— What you are asked to do —
Search the entries for the word "байховый" and return every line where it is found.

Stored records:

======

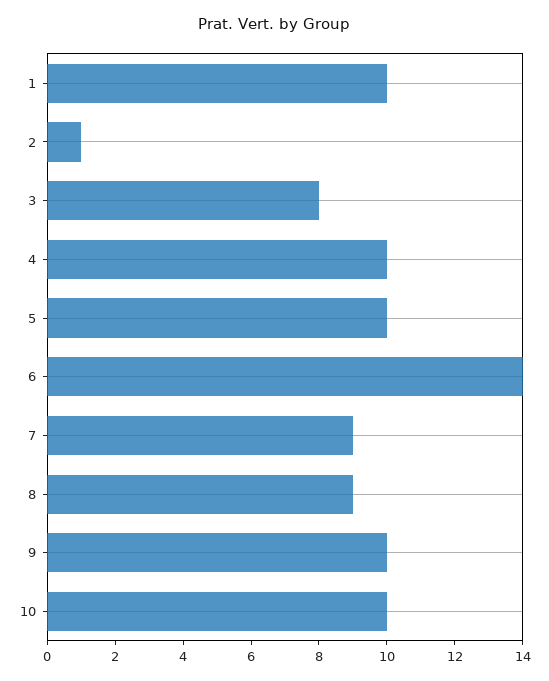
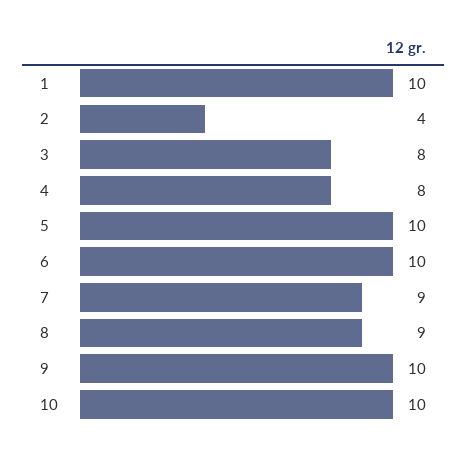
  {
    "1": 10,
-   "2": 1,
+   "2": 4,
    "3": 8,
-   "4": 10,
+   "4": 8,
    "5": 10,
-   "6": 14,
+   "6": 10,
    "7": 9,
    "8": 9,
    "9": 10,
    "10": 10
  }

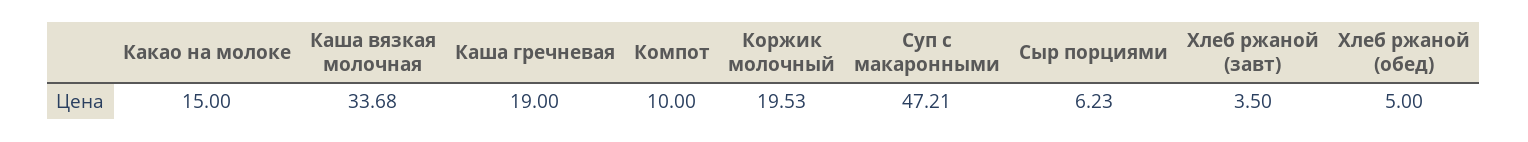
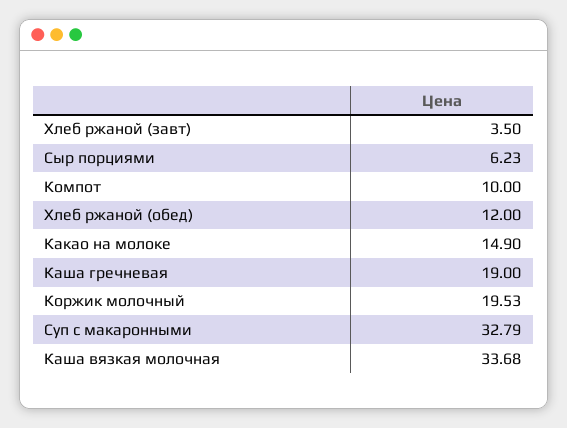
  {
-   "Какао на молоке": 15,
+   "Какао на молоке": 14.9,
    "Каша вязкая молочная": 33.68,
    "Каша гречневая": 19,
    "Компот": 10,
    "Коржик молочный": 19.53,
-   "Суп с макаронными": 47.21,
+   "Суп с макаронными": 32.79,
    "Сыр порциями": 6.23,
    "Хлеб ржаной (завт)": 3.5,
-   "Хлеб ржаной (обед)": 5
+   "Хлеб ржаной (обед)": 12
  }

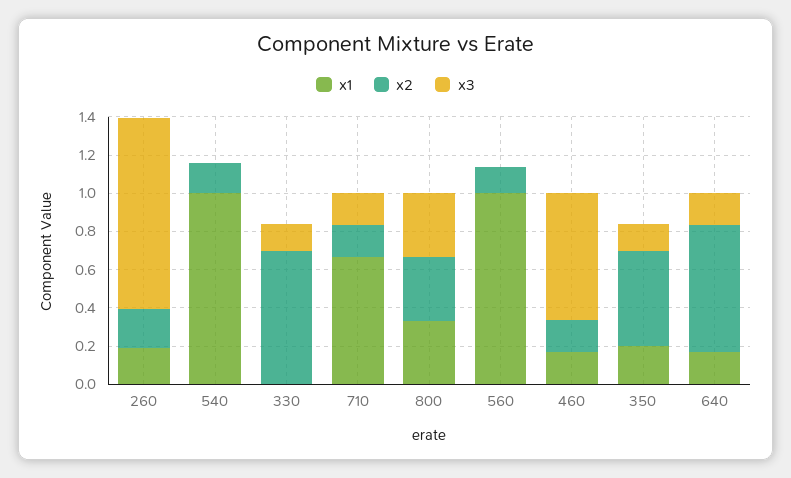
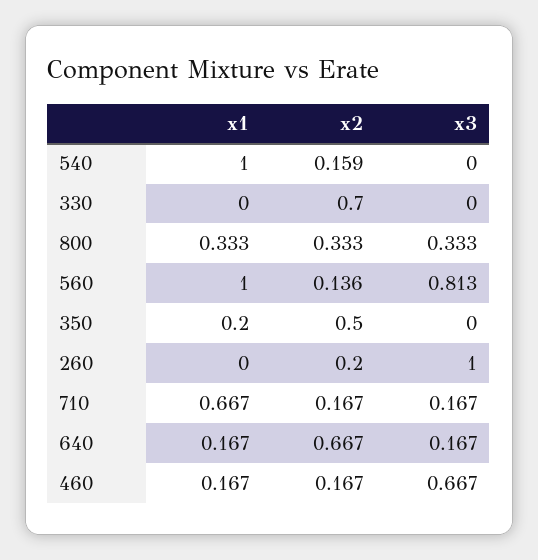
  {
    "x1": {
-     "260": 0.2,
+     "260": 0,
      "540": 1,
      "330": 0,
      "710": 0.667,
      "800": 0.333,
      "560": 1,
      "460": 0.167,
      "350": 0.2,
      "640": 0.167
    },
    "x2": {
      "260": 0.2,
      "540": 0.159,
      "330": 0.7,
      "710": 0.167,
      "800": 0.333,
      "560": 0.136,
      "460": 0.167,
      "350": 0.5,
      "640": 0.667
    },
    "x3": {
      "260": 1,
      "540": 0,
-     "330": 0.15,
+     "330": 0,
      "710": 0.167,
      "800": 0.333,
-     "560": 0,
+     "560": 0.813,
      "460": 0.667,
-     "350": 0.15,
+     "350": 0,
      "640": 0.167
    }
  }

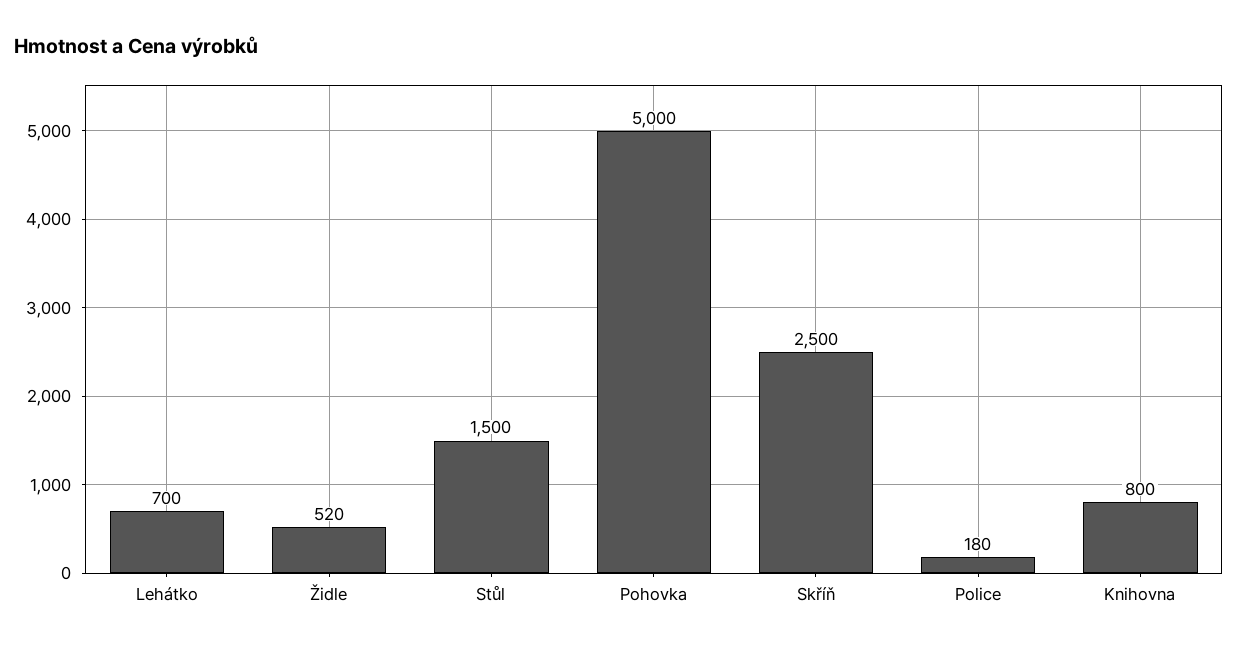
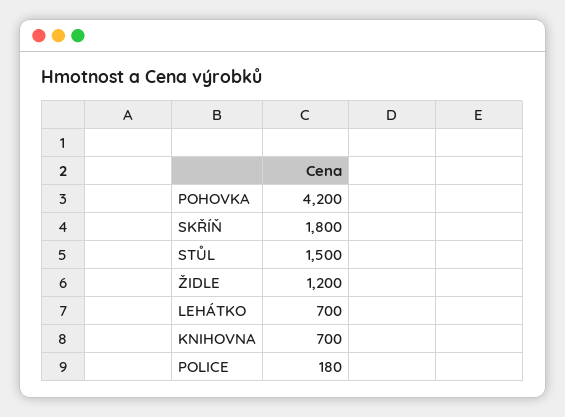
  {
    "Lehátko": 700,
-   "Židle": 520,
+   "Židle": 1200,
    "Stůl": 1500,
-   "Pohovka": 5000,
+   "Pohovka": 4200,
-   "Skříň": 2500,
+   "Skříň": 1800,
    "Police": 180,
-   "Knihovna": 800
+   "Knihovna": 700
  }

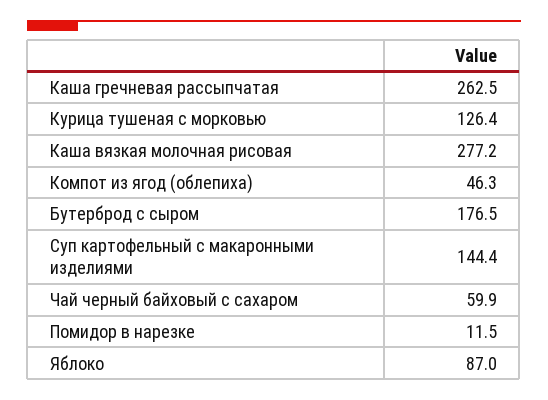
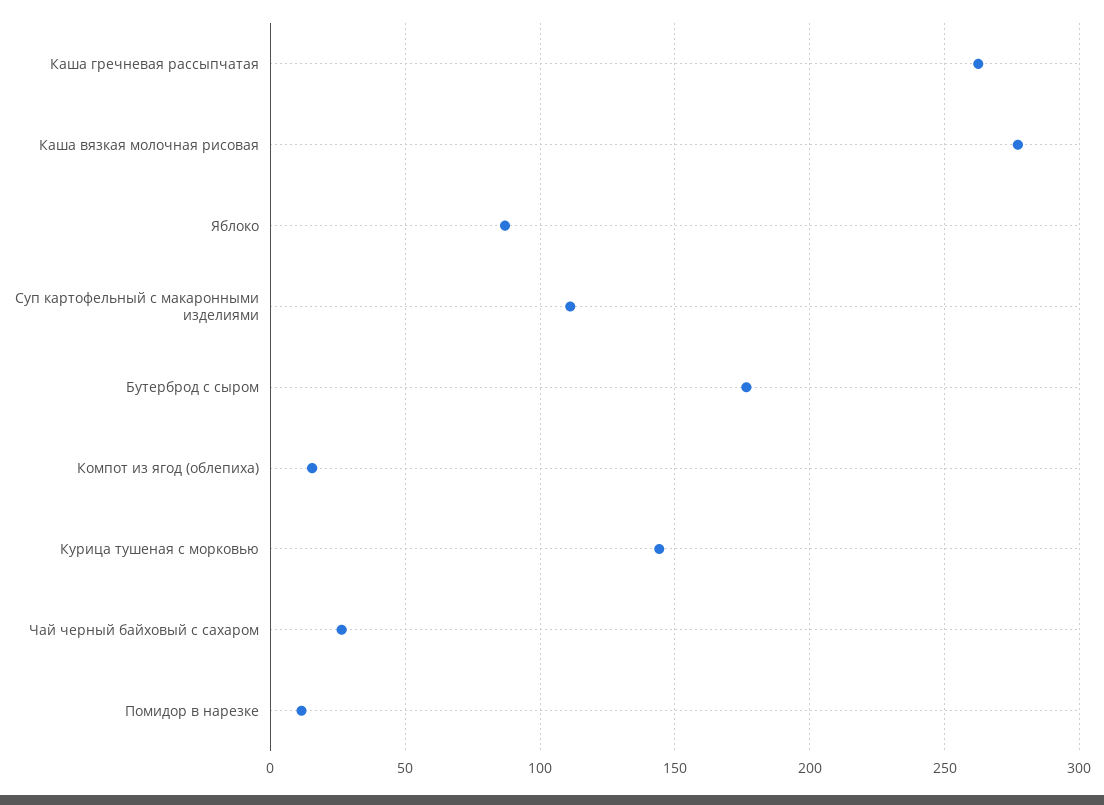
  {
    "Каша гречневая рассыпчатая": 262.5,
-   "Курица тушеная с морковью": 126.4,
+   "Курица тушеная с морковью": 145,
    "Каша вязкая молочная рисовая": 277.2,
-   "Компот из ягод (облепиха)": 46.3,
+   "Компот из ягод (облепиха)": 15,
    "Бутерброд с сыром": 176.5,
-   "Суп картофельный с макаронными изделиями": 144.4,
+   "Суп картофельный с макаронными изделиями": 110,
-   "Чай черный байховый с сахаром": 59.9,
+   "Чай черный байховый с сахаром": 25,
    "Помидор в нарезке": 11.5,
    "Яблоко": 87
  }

======

— Task solution —
-   "Чай черный байховый с сахаром": 59.9,
+   "Чай черный байховый с сахаром": 25,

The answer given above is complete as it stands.